The real Russian collusion: When it was evident that the Russians were trying to use the internet to interfere with the election in August 2016, the Obama administration instead ordered a “stand down” of any work that might have stopped that interference.

Former President Barack Obama’s cybersecurity czar confirmed Wednesday that former national security adviser Susan Rice told him to “stand down” in response to Russian cyber attacks during the 2016 presidential campaign.

Michael Daniel, whose official title was “cybersecurity coordinator,” confirmed the stand-down order during a Senate Select Committee on Intelligence hearing held to review the Obama and President Donald Trump’s administrations’ policy response to Russian election interference.

…“Don’t get ahead of us,” [Rice] told Daniel in a meeting in August 2016, according to the book.

Daniel informed his staff of the order, much to their frustration. “I was incredulous and in disbelief,” Daniel Prieto, who worked under Daniel, is quoted saying in “Russian Roulette.”

“Why the hell are we standing down? Michael, can you help us understand?” Prieto asked.

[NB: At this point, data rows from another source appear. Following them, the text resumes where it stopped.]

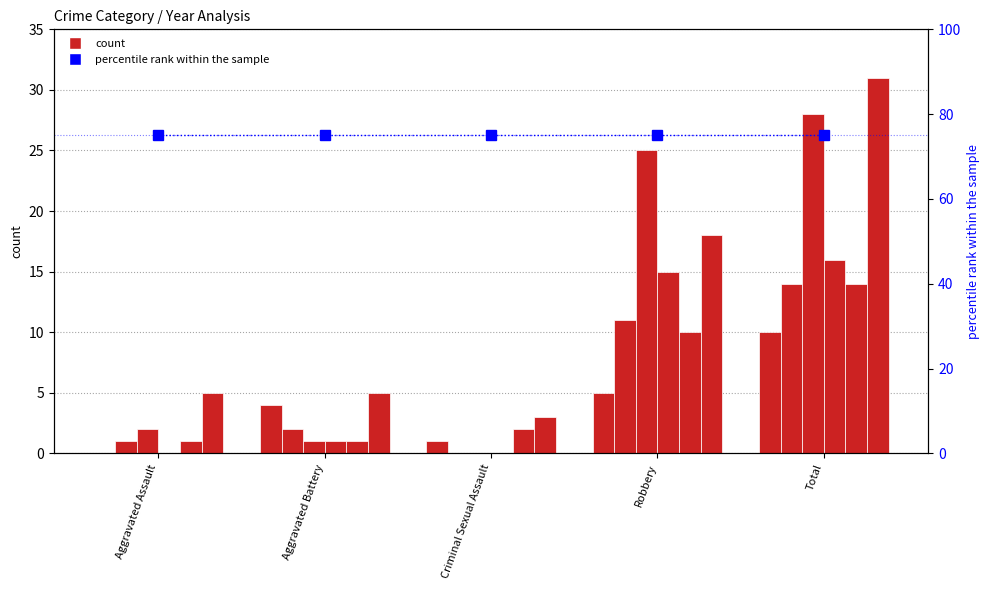

Reading right to left, what are all the values shown in this chart?

2015: 10	5	1	4	0
2017: 14	11	0	2	1
2019: 28	25	0	1	2
2020: 16	15	0	1	0
2021: 14	10	2	1	1
2024: 31	18	3	5	5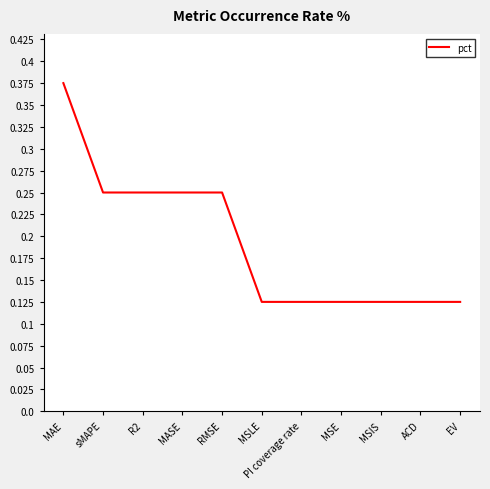

How many lines are shown in the chart?

1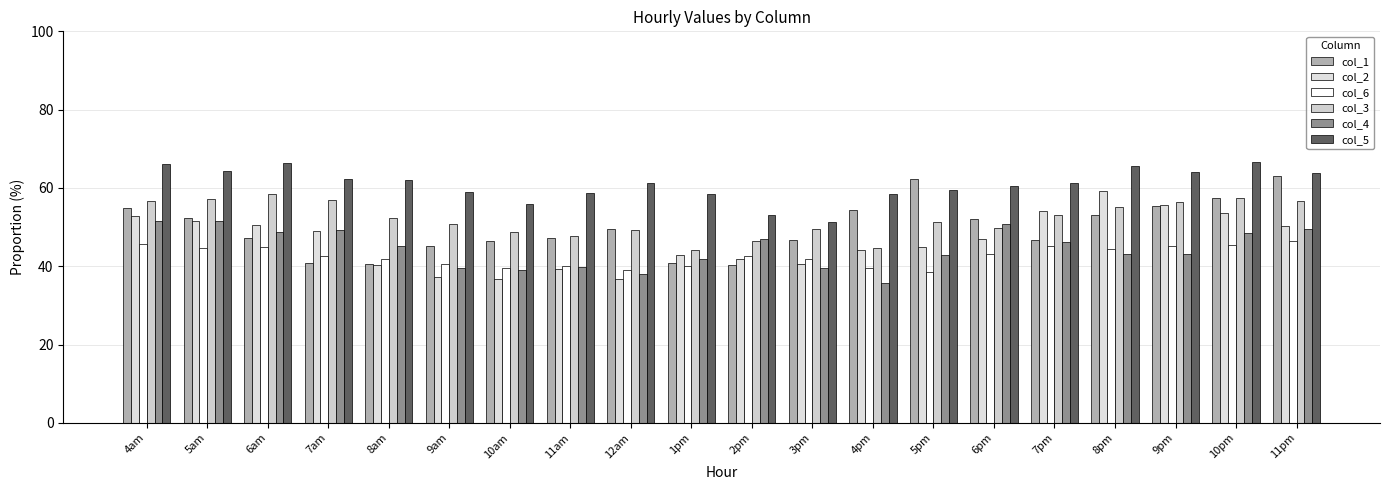

Rank the categories by col_4 value from highest to lowest.

4am, 5am, 6pm, 11pm, 7am, 6am, 10pm, 2pm, 7pm, 8am, 8pm, 9pm, 5pm, 1pm, 11am, 9am, 3pm, 10am, 12am, 4pm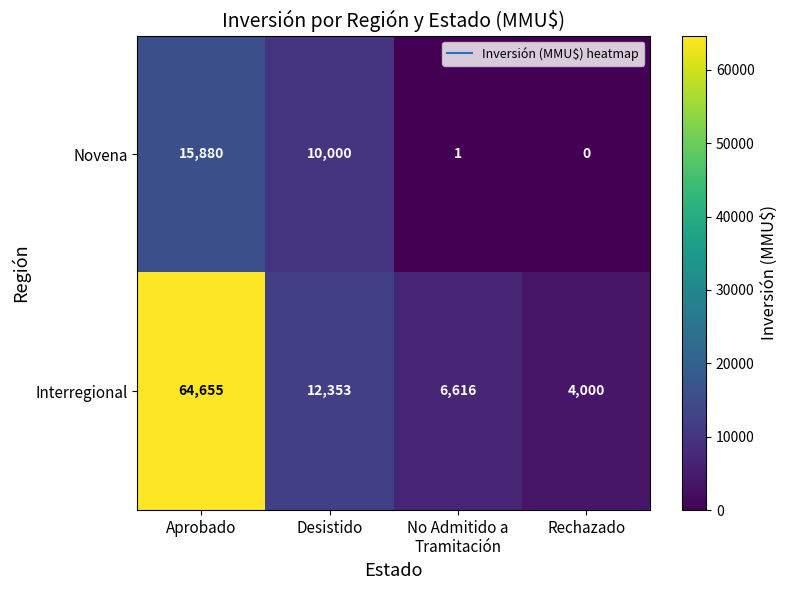

Reading left to right, list all the values displayed in this chart.

Novena: 15880	10000	1	0
Interregional: 64655	12353	6616	4000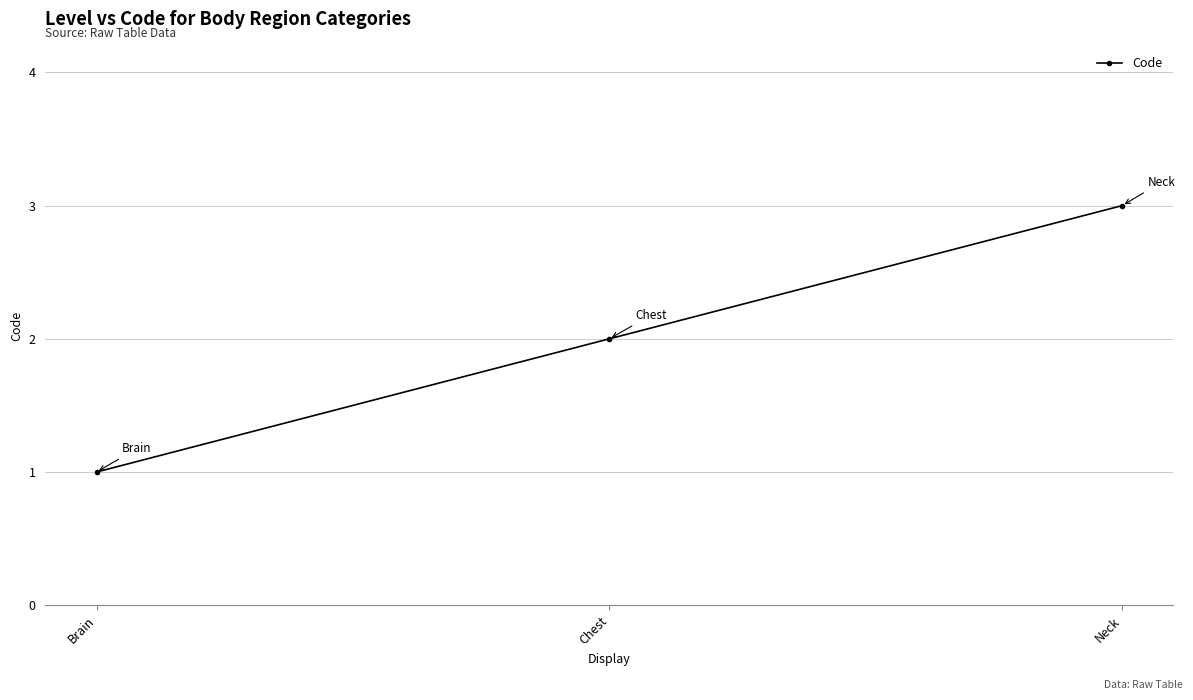

What is the sum of the values at Neck and Chest?

5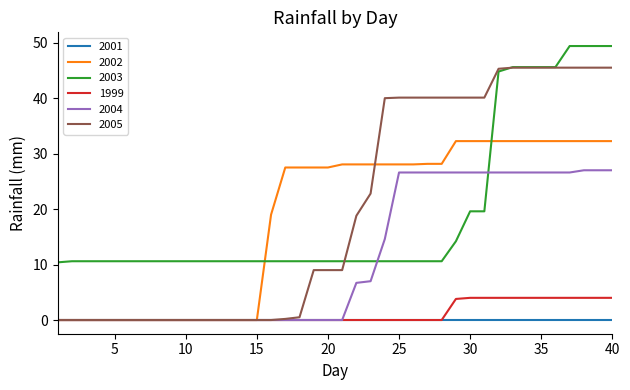

What is the difference between the maximum and minimum values in the 2003 series?

39.0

It appears that the Obama administration wanted the Russians to interfere with the election, and this desire was part of their effort at the FBI to frame the Russian collusion story on Trump. They needed the interference to justify the FBI Russian investigation, which had just been instigated in late July 2016. Stopping the Russians (and defending the American electoral process) was therefore not in their interest.